Records contained in a dataset
Start of Block

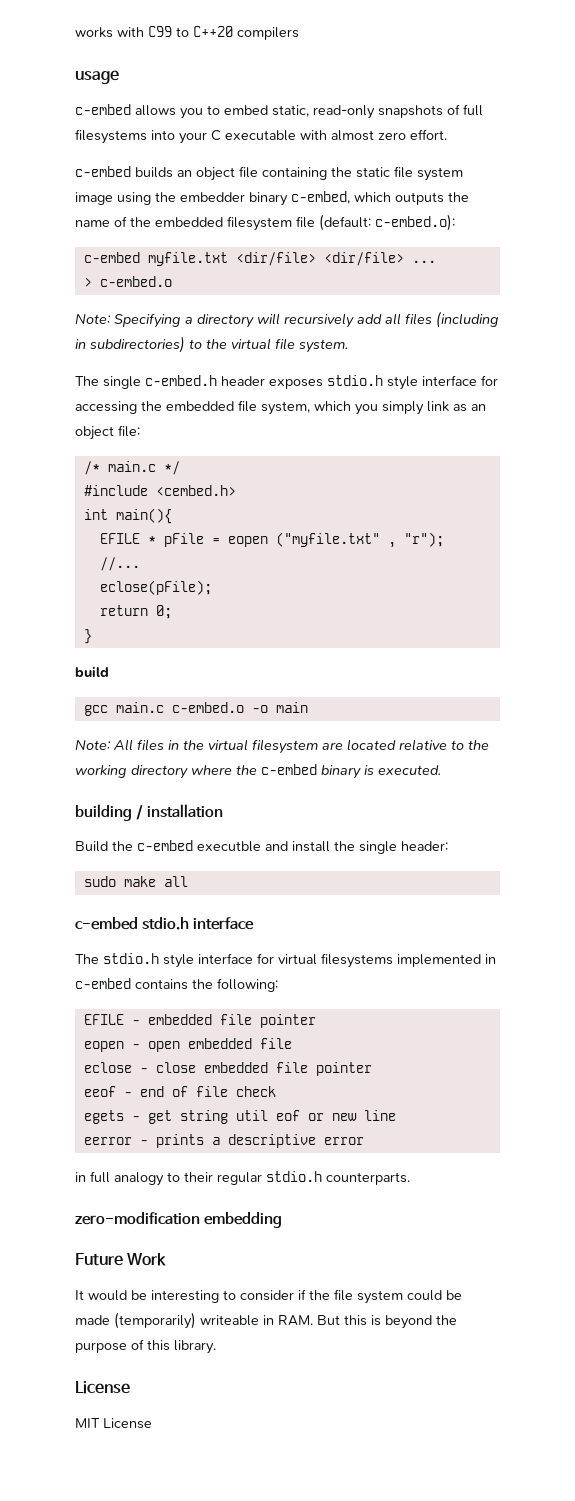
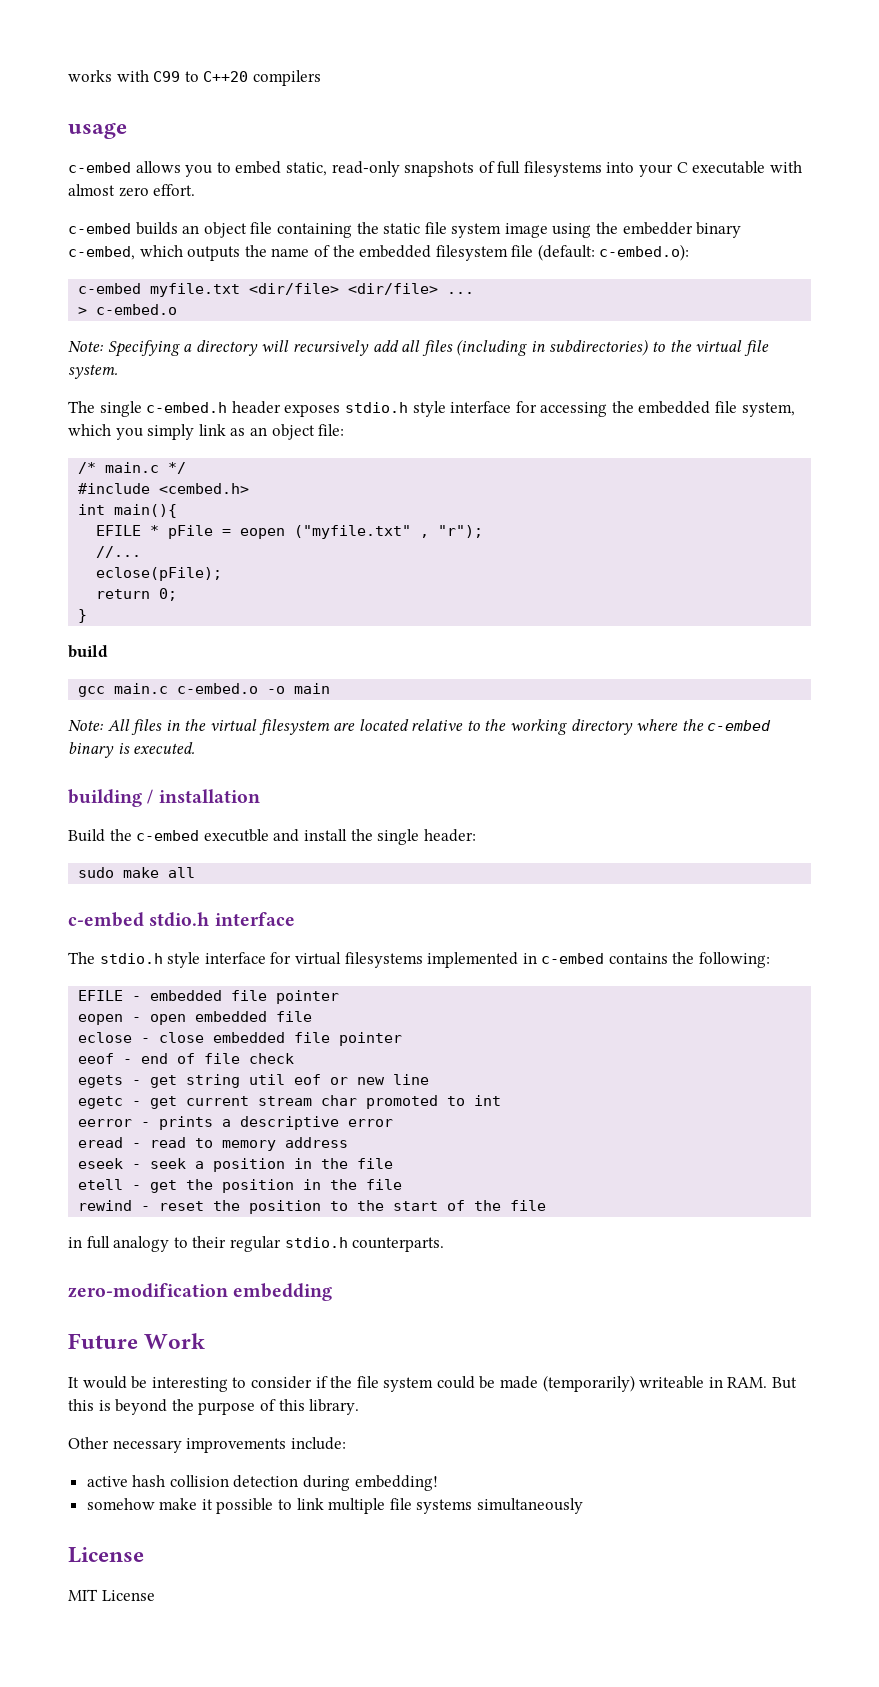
(396, 1115) none -> [78,1095,502,1109] // egetc - get current stream char promoted to int
(364, 1141) none -> [78,1137,349,1151] [78,1158,394,1172] [78,1179,403,1193] [78,1200,547,1214] // eread - read to memory address // eseek - seek a position in the file // etell - get the position in the file // rewind - reset the position to the start of the file
(216, 1347) none -> [68,1437,346,1453] [86,1475,438,1491] [86,1498,584,1514] // Other necessary improvements include: // active hash collision detection during embedding! // somehow make it possible to link multiple file systems simultaneously

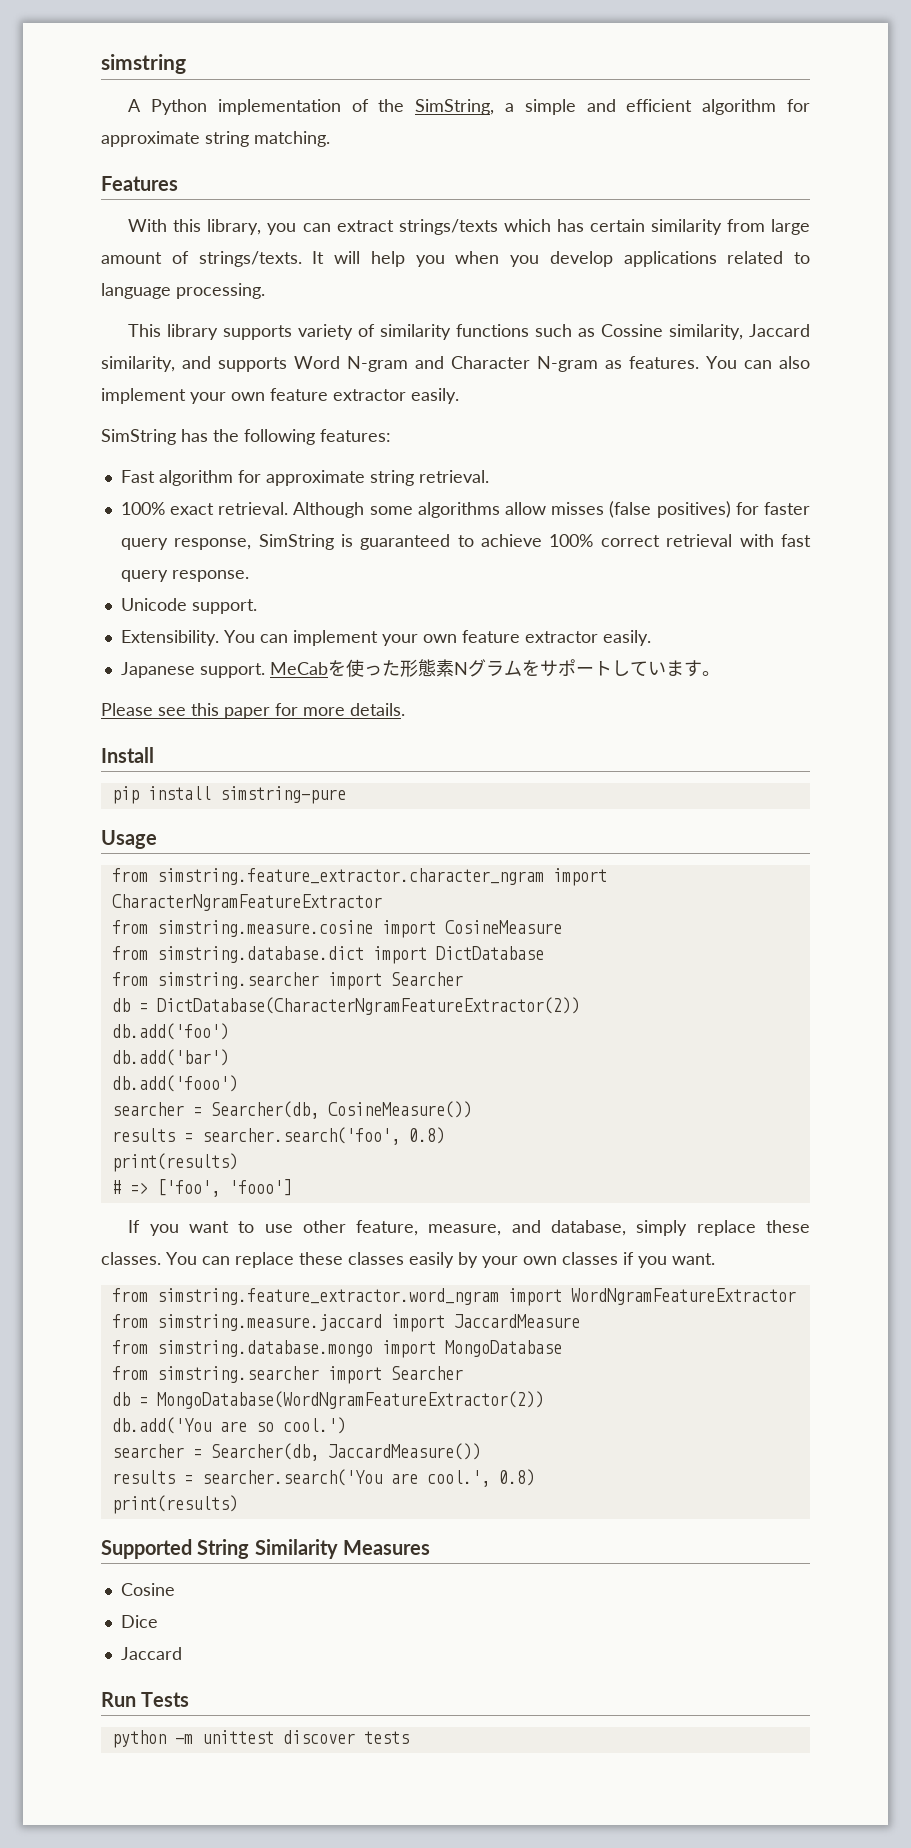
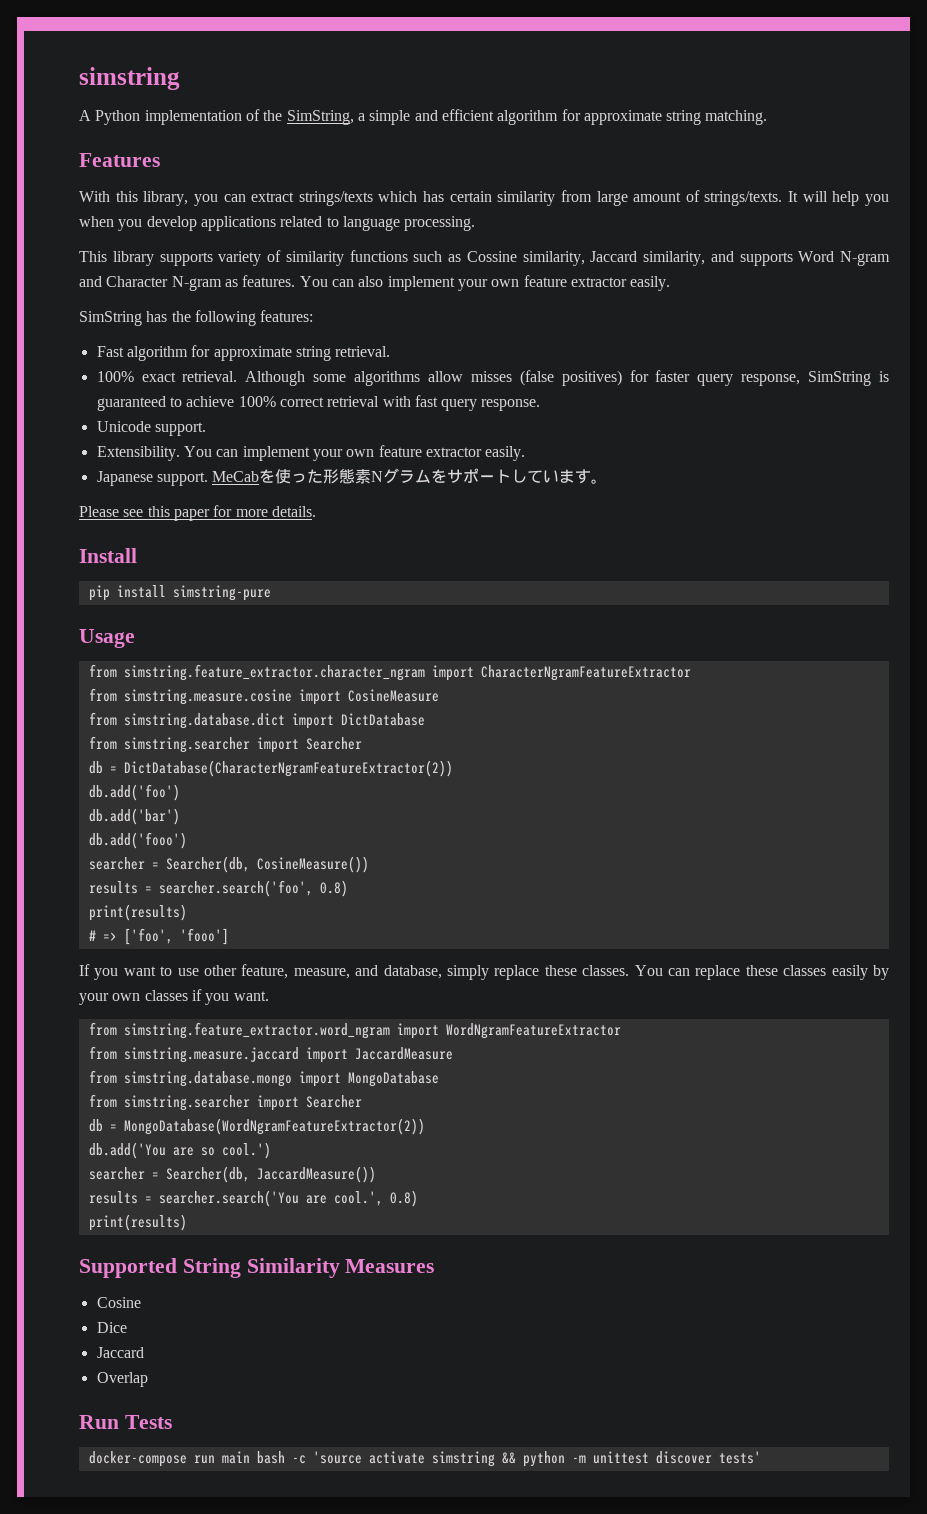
(182, 1653) none -> [96,1372,148,1387] // Overlap
(190, 1699) none -> [88,1451,516,1467] docker-compose run main bash -c 'source activate simstring &&
[363,1731,409,1744] tests -> [718,1451,761,1464] tests'

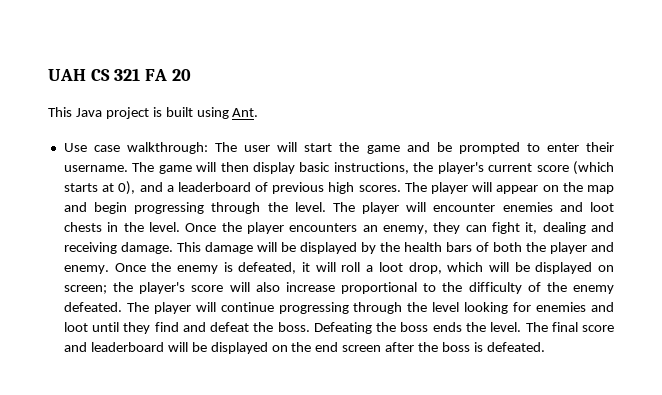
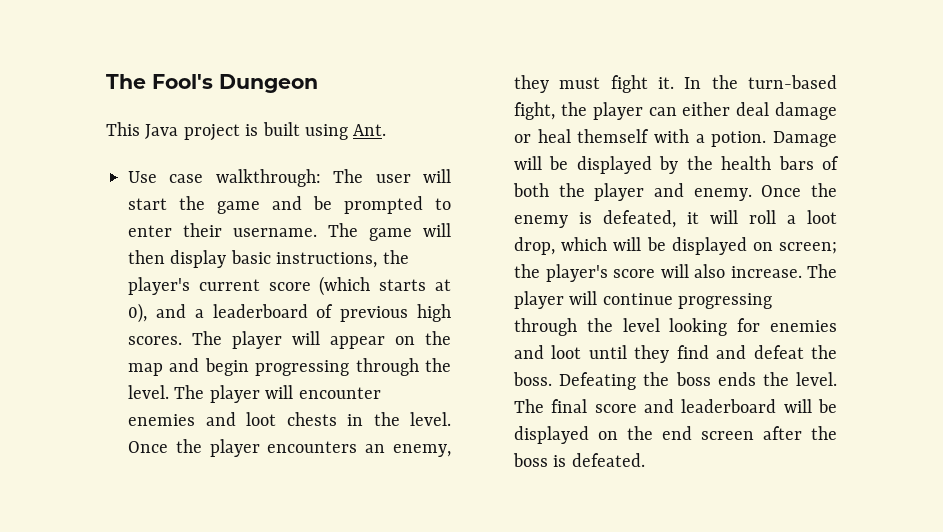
[48,68,191,81] UAH CS 321 FA 20 -> [106,74,318,93] The Fool's Dungeon
[465,222,614,234] [63,242,253,254] can fight it, dealing and receiving damage. This damage -> [559,75,837,93] [514,102,837,120] [514,129,837,147] must fight it. In the turn-based fight, the player can either deal damage or heal themself with a potion. Damage
[285,282,614,294] [63,302,122,312] increase proportional to the difficulty of the enemy defeated. -> [730,266,802,278] increase.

End of Block

YOUR ASSIGNMENT
Could you set down, exactly as written, every line from the one with "(190, 1699) none" to the end of the data, both ends included? Leave out the pictures.

EXERCISE ANSWER
(190, 1699) none -> [88,1451,516,1467] docker-compose run main bash -c 'source activate simstring &&
[363,1731,409,1744] tests -> [718,1451,761,1464] tests'

[48,68,191,81] UAH CS 321 FA 20 -> [106,74,318,93] The Fool's Dungeon
[465,222,614,234] [63,242,253,254] can fight it, dealing and receiving damage. This damage -> [559,75,837,93] [514,102,837,120] [514,129,837,147] must fight it. In the turn-based fight, the player can either deal damage or heal themself with a potion. Damage
[285,282,614,294] [63,302,122,312] increase proportional to the difficulty of the enemy defeated. -> [730,266,802,278] increase.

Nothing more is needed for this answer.